Greetings,
I'm new here and I found this thread by searching on economics.
I haven't read the thread but I searched it for technology and found no mention of it.
What is interesting about last month, the so called Black History month and all previous versions is that Black Americans don't say much about the cotton gin.
Before the cotton gin the seed had to be removed from the cotton by hand. Until I found it on the internet I didn't know how big a difference that technology made. One person working by hand could produce about TWO POUNDS of cotton fiber in a day. But with a hand cranked cotton gin that same person could produce TWENTY FOUR POUNDS of cotton. Think about what that would do to the PRICE OF COTTON. Of course that encouraged more people to plant cotton and acquire more land to plant cotton. But of course where we come into the picture relates to PICKING THE COTTON. So the cotton gin doesn't get mentioned much in that Black version of Black history.

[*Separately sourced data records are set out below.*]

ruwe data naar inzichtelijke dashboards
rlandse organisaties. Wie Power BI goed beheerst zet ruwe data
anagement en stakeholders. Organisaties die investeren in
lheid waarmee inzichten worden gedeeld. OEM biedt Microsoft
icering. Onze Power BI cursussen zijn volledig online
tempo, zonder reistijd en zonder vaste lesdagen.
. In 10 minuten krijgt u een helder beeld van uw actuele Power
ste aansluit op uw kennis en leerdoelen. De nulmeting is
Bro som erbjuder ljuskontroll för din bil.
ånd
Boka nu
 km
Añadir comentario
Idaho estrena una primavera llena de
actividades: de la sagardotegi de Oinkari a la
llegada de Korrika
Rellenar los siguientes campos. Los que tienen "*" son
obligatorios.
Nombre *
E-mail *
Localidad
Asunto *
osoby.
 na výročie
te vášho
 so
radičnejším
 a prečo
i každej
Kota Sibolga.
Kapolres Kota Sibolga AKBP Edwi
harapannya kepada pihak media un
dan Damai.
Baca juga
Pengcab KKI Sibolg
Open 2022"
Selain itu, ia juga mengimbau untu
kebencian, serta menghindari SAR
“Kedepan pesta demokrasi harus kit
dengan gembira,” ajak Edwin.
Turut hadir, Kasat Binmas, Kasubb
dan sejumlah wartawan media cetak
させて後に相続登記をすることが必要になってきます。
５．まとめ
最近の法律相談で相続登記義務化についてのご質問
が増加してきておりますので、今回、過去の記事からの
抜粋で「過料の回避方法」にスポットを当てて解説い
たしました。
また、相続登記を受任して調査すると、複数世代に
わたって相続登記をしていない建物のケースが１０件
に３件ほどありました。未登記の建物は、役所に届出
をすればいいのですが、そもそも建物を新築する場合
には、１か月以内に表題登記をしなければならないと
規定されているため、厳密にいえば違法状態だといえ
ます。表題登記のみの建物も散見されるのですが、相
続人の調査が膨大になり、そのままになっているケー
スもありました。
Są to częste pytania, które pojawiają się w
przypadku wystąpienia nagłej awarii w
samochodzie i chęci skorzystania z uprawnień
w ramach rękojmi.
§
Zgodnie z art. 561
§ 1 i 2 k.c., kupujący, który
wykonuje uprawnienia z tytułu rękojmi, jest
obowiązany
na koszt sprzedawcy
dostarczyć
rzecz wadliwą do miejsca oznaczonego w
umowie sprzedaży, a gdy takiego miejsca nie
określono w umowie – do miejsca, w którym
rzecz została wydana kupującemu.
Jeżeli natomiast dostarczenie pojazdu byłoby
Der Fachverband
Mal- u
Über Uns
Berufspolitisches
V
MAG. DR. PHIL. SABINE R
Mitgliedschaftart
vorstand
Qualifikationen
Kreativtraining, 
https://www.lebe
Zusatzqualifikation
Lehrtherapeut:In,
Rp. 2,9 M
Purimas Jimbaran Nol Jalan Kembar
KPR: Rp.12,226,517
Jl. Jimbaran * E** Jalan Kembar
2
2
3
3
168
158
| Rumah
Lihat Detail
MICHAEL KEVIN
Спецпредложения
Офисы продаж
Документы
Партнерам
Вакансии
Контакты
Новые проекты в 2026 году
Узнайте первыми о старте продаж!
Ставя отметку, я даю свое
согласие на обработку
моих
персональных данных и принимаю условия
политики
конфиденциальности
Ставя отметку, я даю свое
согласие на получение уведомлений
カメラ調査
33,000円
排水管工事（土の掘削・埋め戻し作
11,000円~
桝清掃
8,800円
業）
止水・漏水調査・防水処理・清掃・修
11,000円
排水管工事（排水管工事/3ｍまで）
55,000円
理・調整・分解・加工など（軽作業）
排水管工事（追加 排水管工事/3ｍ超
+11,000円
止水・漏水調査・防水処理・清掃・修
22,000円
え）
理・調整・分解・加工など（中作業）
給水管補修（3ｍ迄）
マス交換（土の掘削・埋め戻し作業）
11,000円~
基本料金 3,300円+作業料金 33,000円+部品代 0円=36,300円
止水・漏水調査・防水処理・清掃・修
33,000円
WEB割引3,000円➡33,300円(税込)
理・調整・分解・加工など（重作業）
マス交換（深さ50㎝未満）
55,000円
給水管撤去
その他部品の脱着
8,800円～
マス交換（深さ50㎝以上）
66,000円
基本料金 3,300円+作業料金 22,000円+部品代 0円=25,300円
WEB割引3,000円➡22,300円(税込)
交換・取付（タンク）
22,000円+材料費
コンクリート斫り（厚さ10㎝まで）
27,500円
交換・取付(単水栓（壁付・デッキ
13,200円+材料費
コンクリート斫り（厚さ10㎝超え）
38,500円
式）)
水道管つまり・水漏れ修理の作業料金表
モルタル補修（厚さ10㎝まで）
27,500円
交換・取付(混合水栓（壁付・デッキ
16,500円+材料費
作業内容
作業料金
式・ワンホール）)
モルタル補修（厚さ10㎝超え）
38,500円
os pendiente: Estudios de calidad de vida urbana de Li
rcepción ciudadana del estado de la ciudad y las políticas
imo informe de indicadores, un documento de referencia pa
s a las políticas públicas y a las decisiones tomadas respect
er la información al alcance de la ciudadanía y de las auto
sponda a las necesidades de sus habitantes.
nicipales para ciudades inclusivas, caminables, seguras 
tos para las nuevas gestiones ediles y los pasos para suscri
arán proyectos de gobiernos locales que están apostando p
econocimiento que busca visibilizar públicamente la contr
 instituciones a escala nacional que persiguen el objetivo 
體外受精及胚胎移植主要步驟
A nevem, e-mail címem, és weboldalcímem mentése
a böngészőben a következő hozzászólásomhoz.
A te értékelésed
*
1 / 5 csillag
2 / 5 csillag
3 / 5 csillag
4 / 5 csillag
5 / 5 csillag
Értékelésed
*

But that is an important lesson in technology and economics and hence CAPITALISM.
Now the funny thing today is that we have all of these computers. And of course big corporations used computers to do their accounting back in the 60's. But today's home computers are more powerful than the mainframe junk of the 60's. But you don't hear anyone saying accounting should be mandatory in the schools. It should be a piece os cake with today's computing power.
Fifth graders can learn accounting as well as collegians
You don't hear about economists calculating what has been lost on depreciation of automobiles for the last 50 years either.